- **What you will do**
Give back the full data, unchanged and complete.

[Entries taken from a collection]
━━━━━━

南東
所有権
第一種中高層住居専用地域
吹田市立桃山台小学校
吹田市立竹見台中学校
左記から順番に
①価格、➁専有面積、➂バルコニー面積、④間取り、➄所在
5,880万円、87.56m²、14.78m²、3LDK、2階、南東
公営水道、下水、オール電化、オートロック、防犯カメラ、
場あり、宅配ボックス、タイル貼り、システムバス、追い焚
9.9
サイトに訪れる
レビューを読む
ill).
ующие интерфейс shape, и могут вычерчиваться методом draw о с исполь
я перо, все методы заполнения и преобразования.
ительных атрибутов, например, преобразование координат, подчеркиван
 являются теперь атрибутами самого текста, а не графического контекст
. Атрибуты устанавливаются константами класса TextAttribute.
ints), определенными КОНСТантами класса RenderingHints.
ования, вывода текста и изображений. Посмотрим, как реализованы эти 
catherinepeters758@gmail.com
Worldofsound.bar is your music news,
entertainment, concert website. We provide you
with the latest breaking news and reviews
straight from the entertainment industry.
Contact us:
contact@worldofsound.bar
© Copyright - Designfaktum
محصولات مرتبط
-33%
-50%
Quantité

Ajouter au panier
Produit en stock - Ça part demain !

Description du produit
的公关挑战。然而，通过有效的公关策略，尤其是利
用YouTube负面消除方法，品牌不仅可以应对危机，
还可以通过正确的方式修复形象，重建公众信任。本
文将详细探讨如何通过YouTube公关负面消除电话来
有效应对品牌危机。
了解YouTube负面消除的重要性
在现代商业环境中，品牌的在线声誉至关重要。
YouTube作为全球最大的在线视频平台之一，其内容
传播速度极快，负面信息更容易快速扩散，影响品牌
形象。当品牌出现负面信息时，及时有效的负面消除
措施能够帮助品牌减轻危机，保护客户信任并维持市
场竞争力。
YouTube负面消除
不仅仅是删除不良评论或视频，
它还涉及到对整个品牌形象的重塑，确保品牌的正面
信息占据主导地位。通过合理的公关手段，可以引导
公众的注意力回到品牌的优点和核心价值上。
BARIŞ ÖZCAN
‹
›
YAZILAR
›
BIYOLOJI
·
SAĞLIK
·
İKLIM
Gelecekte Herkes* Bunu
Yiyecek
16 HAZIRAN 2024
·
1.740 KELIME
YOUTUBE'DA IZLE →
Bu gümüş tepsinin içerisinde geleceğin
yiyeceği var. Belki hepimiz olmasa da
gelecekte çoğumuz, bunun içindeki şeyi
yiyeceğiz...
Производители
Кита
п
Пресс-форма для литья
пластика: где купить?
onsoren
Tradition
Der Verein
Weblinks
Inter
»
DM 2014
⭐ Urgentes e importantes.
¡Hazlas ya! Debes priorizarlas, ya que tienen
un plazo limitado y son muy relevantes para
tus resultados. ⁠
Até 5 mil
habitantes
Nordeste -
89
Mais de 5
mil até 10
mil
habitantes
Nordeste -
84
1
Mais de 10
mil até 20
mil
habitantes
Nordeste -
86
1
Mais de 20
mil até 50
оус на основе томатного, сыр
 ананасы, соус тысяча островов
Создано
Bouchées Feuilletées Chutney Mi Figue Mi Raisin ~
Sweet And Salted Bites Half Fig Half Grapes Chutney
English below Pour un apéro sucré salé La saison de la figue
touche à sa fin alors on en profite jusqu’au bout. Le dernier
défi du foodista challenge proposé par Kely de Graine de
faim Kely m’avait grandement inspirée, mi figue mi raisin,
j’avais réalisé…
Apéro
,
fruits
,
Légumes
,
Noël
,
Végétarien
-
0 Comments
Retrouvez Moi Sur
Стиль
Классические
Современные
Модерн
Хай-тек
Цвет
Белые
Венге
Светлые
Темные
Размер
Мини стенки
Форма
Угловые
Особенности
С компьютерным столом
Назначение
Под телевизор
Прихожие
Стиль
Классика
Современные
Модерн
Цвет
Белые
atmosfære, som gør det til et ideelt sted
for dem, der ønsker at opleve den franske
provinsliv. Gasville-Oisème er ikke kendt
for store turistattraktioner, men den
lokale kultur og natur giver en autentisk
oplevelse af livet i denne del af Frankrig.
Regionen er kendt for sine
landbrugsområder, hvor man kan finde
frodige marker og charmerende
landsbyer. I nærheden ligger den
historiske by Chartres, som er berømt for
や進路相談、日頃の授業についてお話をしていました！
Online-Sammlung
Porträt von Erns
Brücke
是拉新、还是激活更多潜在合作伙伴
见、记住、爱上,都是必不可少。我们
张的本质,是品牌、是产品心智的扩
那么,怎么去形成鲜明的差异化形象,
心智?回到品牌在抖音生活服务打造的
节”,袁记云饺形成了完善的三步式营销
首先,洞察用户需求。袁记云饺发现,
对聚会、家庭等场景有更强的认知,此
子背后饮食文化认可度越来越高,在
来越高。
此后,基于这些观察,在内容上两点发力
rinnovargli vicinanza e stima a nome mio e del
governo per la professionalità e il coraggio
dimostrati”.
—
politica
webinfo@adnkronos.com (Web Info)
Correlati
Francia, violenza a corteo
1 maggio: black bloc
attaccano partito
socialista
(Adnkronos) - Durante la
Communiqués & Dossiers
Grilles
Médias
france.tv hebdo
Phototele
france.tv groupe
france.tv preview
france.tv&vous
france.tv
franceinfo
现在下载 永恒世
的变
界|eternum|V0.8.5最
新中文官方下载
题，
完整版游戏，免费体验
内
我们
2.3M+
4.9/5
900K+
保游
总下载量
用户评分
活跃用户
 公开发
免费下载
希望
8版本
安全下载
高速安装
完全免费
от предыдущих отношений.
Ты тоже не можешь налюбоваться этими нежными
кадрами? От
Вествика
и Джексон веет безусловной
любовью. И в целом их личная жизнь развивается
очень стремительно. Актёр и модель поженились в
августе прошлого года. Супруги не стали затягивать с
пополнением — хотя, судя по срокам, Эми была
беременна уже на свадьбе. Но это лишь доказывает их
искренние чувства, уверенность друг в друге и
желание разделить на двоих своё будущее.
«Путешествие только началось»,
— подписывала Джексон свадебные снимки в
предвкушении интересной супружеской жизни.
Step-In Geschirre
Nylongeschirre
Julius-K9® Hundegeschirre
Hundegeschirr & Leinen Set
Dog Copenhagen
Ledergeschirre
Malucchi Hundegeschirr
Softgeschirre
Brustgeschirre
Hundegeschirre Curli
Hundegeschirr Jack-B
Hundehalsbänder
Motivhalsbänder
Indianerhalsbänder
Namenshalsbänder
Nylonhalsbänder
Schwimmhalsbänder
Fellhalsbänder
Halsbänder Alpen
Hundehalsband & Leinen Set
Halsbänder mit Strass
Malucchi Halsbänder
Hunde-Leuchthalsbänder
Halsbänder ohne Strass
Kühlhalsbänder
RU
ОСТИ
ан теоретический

━━━━━━

- **Answer to the problem**
南東
所有権
第一種中高層住居専用地域
吹田市立桃山台小学校
吹田市立竹見台中学校
左記から順番に
①価格、➁専有面積、➂バルコニー面積、④間取り、➄所在
5,880万円、87.56m²、14.78m²、3LDK、2階、南東
公営水道、下水、オール電化、オートロック、防犯カメラ、
場あり、宅配ボックス、タイル貼り、システムバス、追い焚
9.9
サイトに訪れる
レビューを読む
ill).
ующие интерфейс shape, и могут вычерчиваться методом draw о с исполь
я перо, все методы заполнения и преобразования.
ительных атрибутов, например, преобразование координат, подчеркиван
 являются теперь атрибутами самого текста, а не графического контекст
. Атрибуты устанавливаются константами класса TextAttribute.
ints), определенными КОНСТантами класса RenderingHints.
ования, вывода текста и изображений. Посмотрим, как реализованы эти 
catherinepeters758@gmail.com
Worldofsound.bar is your music news,
entertainment, concert website. We provide you
with the latest breaking news and reviews
straight from the entertainment industry.
Contact us:
contact@worldofsound.bar
© Copyright - Designfaktum
محصولات مرتبط
-33%
-50%
Quantité

Ajouter au panier
Produit en stock - Ça part demain !

Description du produit
的公关挑战。然而，通过有效的公关策略，尤其是利
用YouTube负面消除方法，品牌不仅可以应对危机，
还可以通过正确的方式修复形象，重建公众信任。本
文将详细探讨如何通过YouTube公关负面消除电话来
有效应对品牌危机。
了解YouTube负面消除的重要性
在现代商业环境中，品牌的在线声誉至关重要。
YouTube作为全球最大的在线视频平台之一，其内容
传播速度极快，负面信息更容易快速扩散，影响品牌
形象。当品牌出现负面信息时，及时有效的负面消除
措施能够帮助品牌减轻危机，保护客户信任并维持市
场竞争力。
YouTube负面消除
不仅仅是删除不良评论或视频，
它还涉及到对整个品牌形象的重塑，确保品牌的正面
信息占据主导地位。通过合理的公关手段，可以引导
公众的注意力回到品牌的优点和核心价值上。
BARIŞ ÖZCAN
‹
›
YAZILAR
›
BIYOLOJI
·
SAĞLIK
·
İKLIM
Gelecekte Herkes* Bunu
Yiyecek
16 HAZIRAN 2024
·
1.740 KELIME
YOUTUBE'DA IZLE →
Bu gümüş tepsinin içerisinde geleceğin
yiyeceği var. Belki hepimiz olmasa da
gelecekte çoğumuz, bunun içindeki şeyi
yiyeceğiz...
Производители
Кита
п
Пресс-форма для литья
пластика: где купить?
onsoren
Tradition
Der Verein
Weblinks
Inter
»
DM 2014
⭐ Urgentes e importantes.
¡Hazlas ya! Debes priorizarlas, ya que tienen
un plazo limitado y son muy relevantes para
tus resultados. ⁠
Até 5 mil
habitantes
Nordeste -
89
Mais de 5
mil até 10
mil
habitantes
Nordeste -
84
1
Mais de 10
mil até 20
mil
habitantes
Nordeste -
86
1
Mais de 20
mil até 50
оус на основе томатного, сыр
 ананасы, соус тысяча островов
Создано
Bouchées Feuilletées Chutney Mi Figue Mi Raisin ~
Sweet And Salted Bites Half Fig Half Grapes Chutney
English below Pour un apéro sucré salé La saison de la figue
touche à sa fin alors on en profite jusqu’au bout. Le dernier
défi du foodista challenge proposé par Kely de Graine de
faim Kely m’avait grandement inspirée, mi figue mi raisin,
j’avais réalisé…
Apéro
,
fruits
,
Légumes
,
Noël
,
Végétarien
-
0 Comments
Retrouvez Moi Sur
Стиль
Классические
Современные
Модерн
Хай-тек
Цвет
Белые
Венге
Светлые
Темные
Размер
Мини стенки
Форма
Угловые
Особенности
С компьютерным столом
Назначение
Под телевизор
Прихожие
Стиль
Классика
Современные
Модерн
Цвет
Белые
atmosfære, som gør det til et ideelt sted
for dem, der ønsker at opleve den franske
provinsliv. Gasville-Oisème er ikke kendt
for store turistattraktioner, men den
lokale kultur og natur giver en autentisk
oplevelse af livet i denne del af Frankrig.
Regionen er kendt for sine
landbrugsområder, hvor man kan finde
frodige marker og charmerende
landsbyer. I nærheden ligger den
historiske by Chartres, som er berømt for
や進路相談、日頃の授業についてお話をしていました！
Online-Sammlung
Porträt von Erns
Brücke
是拉新、还是激活更多潜在合作伙伴
见、记住、爱上,都是必不可少。我们
张的本质,是品牌、是产品心智的扩
那么,怎么去形成鲜明的差异化形象,
心智?回到品牌在抖音生活服务打造的
节”,袁记云饺形成了完善的三步式营销
首先,洞察用户需求。袁记云饺发现,
对聚会、家庭等场景有更强的认知,此
子背后饮食文化认可度越来越高,在
来越高。
此后,基于这些观察,在内容上两点发力
rinnovargli vicinanza e stima a nome mio e del
governo per la professionalità e il coraggio
dimostrati”.
—
politica
webinfo@adnkronos.com (Web Info)
Correlati
Francia, violenza a corteo
1 maggio: black bloc
attaccano partito
socialista
(Adnkronos) - Durante la
Communiqués & Dossiers
Grilles
Médias
france.tv hebdo
Phototele
france.tv groupe
france.tv preview
france.tv&vous
france.tv
franceinfo
现在下载 永恒世
的变
界|eternum|V0.8.5最
新中文官方下载
题，
完整版游戏，免费体验
内
我们
2.3M+
4.9/5
900K+
保游
总下载量
用户评分
活跃用户
 公开发
免费下载
希望
8版本
安全下载
高速安装
完全免费
от предыдущих отношений.
Ты тоже не можешь налюбоваться этими нежными
кадрами? От
Вествика
и Джексон веет безусловной
любовью. И в целом их личная жизнь развивается
очень стремительно. Актёр и модель поженились в
августе прошлого года. Супруги не стали затягивать с
пополнением — хотя, судя по срокам, Эми была
беременна уже на свадьбе. Но это лишь доказывает их
искренние чувства, уверенность друг в друге и
желание разделить на двоих своё будущее.
«Путешествие только началось»,
— подписывала Джексон свадебные снимки в
предвкушении интересной супружеской жизни.
Step-In Geschirre
Nylongeschirre
Julius-K9® Hundegeschirre
Hundegeschirr & Leinen Set
Dog Copenhagen
Ledergeschirre
Malucchi Hundegeschirr
Softgeschirre
Brustgeschirre
Hundegeschirre Curli
Hundegeschirr Jack-B
Hundehalsbänder
Motivhalsbänder
Indianerhalsbänder
Namenshalsbänder
Nylonhalsbänder
Schwimmhalsbänder
Fellhalsbänder
Halsbänder Alpen
Hundehalsband & Leinen Set
Halsbänder mit Strass
Malucchi Halsbänder
Hunde-Leuchthalsbänder
Halsbänder ohne Strass
Kühlhalsbänder
RU
ОСТИ
ан теоретический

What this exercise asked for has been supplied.